Compared to you at one month out, I had Jezebel more restricted, per the instructions of her surgeon. No walking except for potty breaks (during the first two weeks) and then from week 2-8 rehab walks were added, but confined at all other times.
We are lucky -- we could arrange our schedules so that she was never alone. She doesn't care for an ex-pen or a crate, so she was only in one after the first two weeks if I had to do something, such as cook dinner or go to the bathroom, where I could not give her the required attention to control her. When I could, she was out of the ex-pen but still totally restricted and tethered to me or the leg of a piece of furniture. So she didn't feel confined but was definitely controlled and restricted.

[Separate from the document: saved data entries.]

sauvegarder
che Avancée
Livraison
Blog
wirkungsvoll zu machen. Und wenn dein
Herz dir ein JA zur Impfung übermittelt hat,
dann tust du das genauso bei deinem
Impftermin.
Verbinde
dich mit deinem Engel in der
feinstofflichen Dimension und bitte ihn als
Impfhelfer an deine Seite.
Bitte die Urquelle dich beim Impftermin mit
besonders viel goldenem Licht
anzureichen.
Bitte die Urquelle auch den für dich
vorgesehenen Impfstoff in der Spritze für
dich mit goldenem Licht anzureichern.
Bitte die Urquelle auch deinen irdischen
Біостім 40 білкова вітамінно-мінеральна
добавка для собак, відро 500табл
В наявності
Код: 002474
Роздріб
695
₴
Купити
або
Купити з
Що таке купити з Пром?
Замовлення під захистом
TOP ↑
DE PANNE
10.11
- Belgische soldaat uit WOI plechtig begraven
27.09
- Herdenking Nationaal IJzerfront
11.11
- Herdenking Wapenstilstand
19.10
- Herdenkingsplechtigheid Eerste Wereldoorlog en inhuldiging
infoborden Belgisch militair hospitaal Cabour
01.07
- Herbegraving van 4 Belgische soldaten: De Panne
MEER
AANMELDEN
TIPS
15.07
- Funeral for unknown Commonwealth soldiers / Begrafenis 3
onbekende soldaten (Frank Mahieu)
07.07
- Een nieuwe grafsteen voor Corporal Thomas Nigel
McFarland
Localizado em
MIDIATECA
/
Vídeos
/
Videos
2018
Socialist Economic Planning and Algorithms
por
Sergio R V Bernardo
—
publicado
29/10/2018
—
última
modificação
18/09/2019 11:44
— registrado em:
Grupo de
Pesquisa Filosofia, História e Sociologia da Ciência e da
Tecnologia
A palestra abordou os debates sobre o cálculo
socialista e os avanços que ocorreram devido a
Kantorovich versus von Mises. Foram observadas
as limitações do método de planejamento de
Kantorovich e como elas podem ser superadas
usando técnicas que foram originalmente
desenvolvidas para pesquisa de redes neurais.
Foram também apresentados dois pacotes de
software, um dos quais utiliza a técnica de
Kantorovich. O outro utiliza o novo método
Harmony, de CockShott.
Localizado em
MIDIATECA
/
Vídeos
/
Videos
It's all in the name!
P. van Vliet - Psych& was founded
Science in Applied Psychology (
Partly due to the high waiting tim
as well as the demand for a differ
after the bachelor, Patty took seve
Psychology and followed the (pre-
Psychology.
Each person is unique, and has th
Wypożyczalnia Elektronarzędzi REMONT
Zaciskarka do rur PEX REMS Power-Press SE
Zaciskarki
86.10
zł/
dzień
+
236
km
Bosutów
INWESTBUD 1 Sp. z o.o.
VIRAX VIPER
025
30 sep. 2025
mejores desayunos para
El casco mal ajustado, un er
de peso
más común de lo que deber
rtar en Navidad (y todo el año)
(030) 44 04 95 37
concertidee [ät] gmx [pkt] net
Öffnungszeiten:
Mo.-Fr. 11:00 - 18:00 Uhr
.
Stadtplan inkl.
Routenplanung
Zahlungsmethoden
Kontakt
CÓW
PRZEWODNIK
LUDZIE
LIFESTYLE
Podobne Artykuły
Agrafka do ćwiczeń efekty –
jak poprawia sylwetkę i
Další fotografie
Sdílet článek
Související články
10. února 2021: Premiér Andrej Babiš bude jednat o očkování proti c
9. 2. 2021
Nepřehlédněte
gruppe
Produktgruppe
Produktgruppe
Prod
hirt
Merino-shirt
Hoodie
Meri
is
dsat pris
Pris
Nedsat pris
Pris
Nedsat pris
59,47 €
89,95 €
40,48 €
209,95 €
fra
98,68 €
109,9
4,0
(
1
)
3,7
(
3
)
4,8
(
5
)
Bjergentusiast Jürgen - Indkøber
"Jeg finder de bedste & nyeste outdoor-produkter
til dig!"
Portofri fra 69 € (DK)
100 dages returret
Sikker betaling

As far as rehab is concerned, after her stitches were out at two weeks, we were instructed to take 2-3 walks per day, starting at 5 minutes each on the first week and then increasing by 5 minutes per walk each week. So week one, 5 minutes 3x per day; week two, 10 minutes 3x per day; week three, 15 minutes 3x per day; etc. She was definitely not using her leg 100% normal during the rehab walks, but got better all the time. I think what it did for her mentally (she's crazy for the outdoors and walks) was incredible and made the times of restriction much more bearable.
After she was released to unrestricted activity at 8 weeks, she was still not at 100%, so don't expect perfection at that point. But you do need to allow them to do things within reason to build the muscles back up. They got built up in the first place by allowing them to do certain activities, and they won't get built up again to where they were previously without letting them to those things again.
I had one many years ago that started carrying her back leg and I took her to the vet. He said it was a torn ligament and to let her rest. He never mentioned surgery. Maybe the technique hadn't been developed, I don't know. Within about 6 months, she was lame. Every time I see Jezebel zoom across the back yard, you have no idea how GREAT that makes me feel, I'm sure she would have been lame by now.
Thread highjack:
I recall a rehab walk we took about 6 weeks after surgery at dusk. I tried to go different routes every day just to keep things interesting. We were walking on a sidewalk next to a main road and then turned to cross the road and walk next to a ditch. This was a very large, deep ditch (~60 feet wide and 30 feet deep) used for flood control and it had a sidewalk next to it for recreational walking, running, etc.
As we started walking next to the ditch I looked down and noticed that there was an animal in the bottom, sitting and staring at a pool of water. It was a cat, staring at the water as if it was hunting and waiting to pounce. At first I thought to myself "wow, that sure is a big cat." Then I realized "OH CRAP. That is a bobcat!"
We got the heck out of there and needless to say we never went that route again. Thankfully Jezebel never saw it and barked, because we are NO match for a bobcat.